## [Exercise]
Reproduce without change the lines of the material below, from the line that contains "collection date: 1924-06-03/1924-06-04" up to and including the final line of the material.

══ Records for this exercise ══

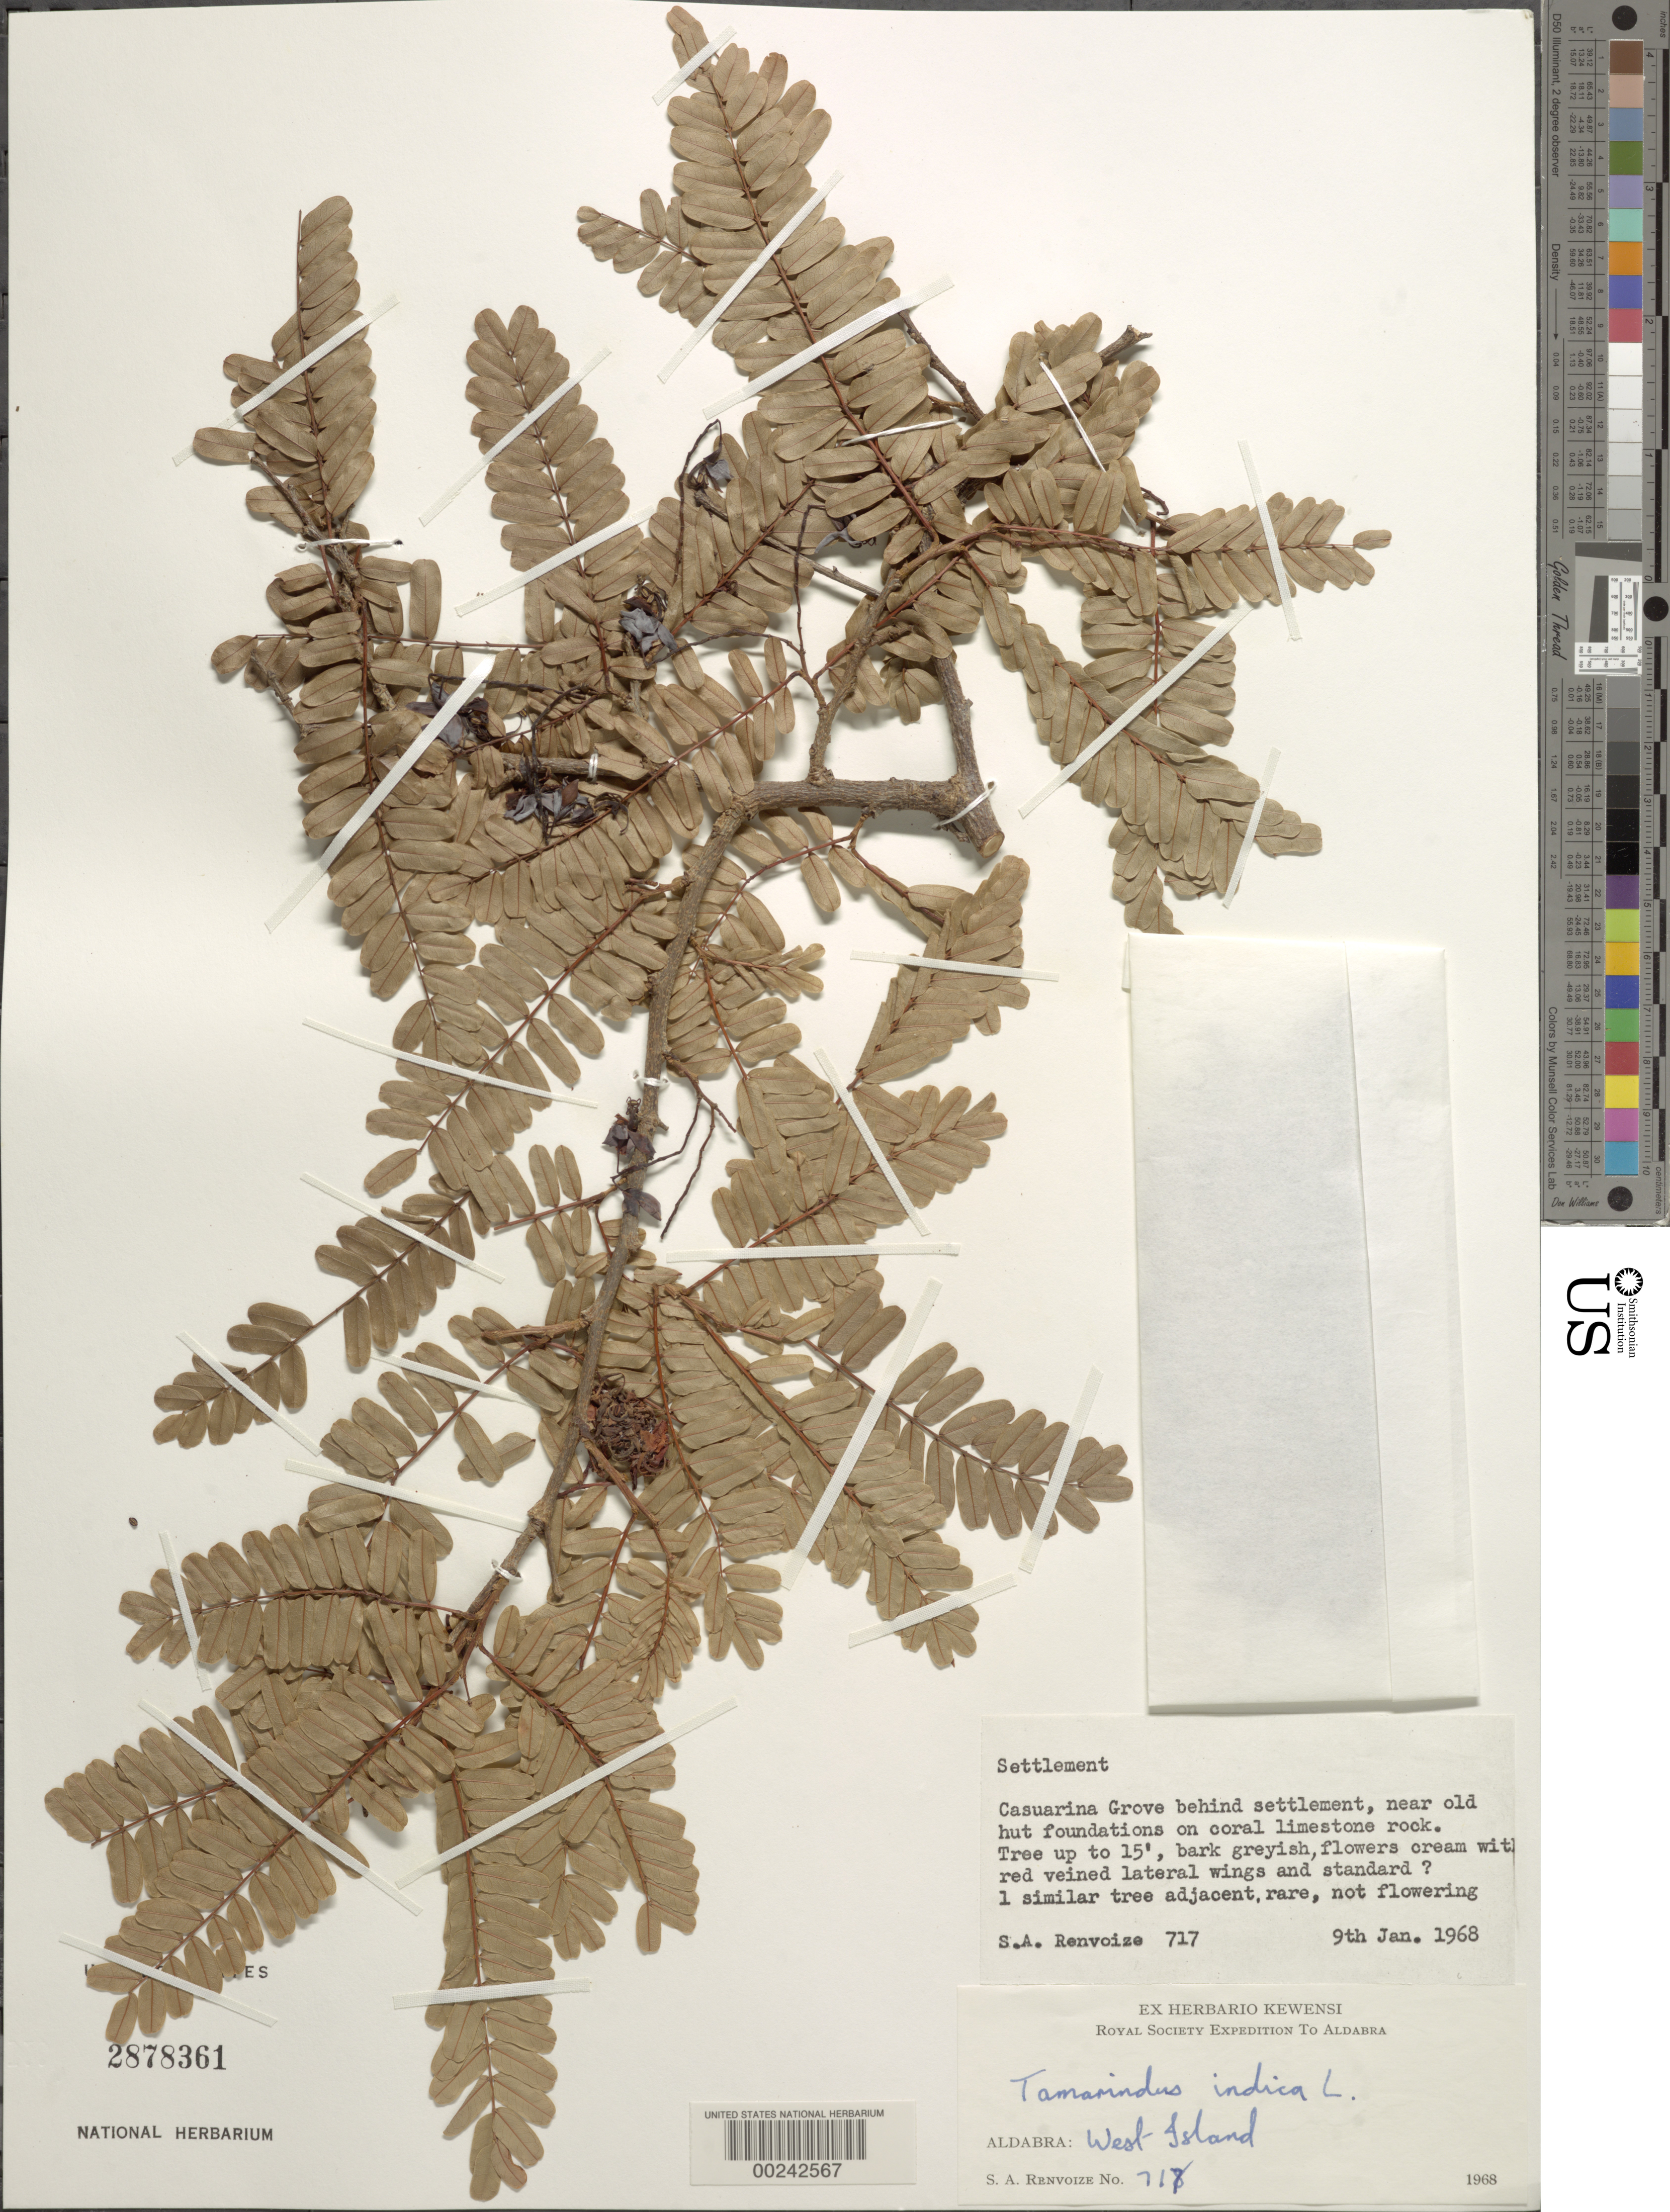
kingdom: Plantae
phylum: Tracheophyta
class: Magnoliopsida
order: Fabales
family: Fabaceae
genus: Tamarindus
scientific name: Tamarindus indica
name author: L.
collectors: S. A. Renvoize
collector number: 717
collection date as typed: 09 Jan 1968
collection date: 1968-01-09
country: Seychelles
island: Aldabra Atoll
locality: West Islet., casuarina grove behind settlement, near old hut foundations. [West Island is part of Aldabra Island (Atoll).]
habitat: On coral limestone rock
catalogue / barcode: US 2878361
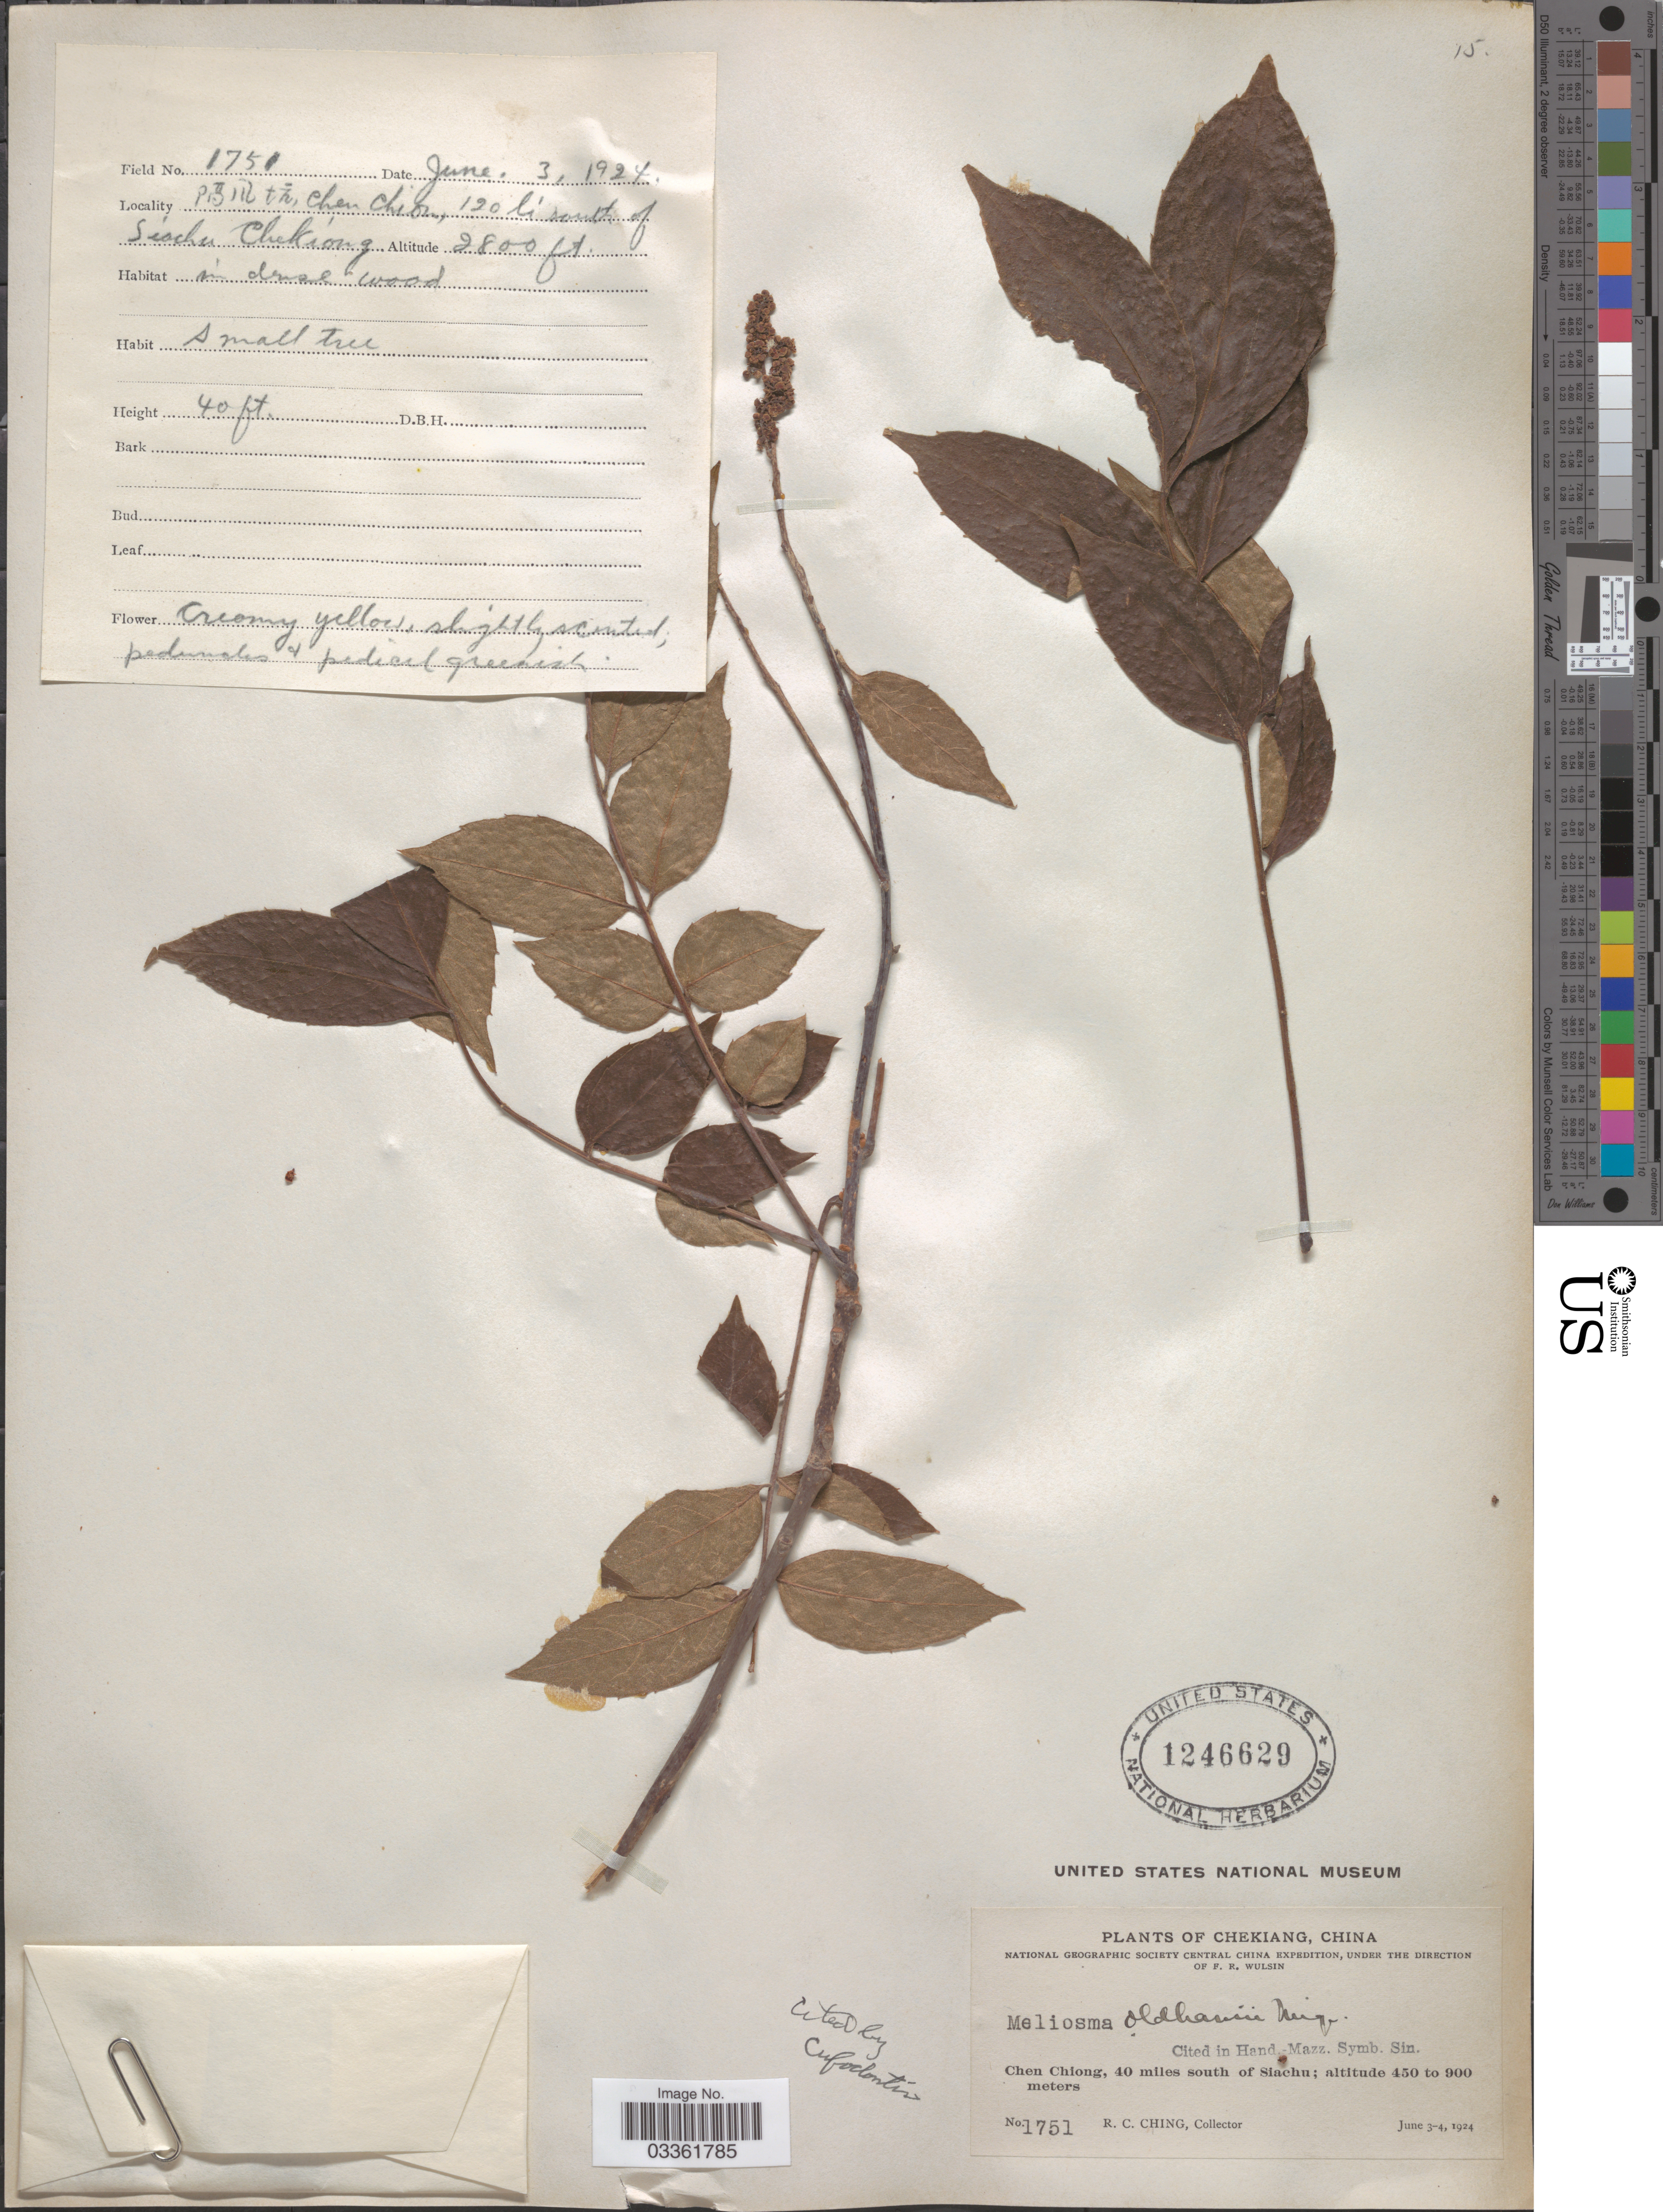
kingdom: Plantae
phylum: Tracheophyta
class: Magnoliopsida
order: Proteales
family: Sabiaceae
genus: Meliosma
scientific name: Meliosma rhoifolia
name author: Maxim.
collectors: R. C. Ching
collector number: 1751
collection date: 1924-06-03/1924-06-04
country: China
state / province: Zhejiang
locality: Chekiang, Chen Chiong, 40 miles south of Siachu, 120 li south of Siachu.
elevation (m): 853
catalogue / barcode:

═══

## [Task output]
collection date: 1924-06-03/1924-06-04
country: China
state / province: Zhejiang
locality: Chekiang, Chen Chiong, 40 miles south of Siachu, 120 li south of Siachu.
elevation (m): 853
catalogue / barcode:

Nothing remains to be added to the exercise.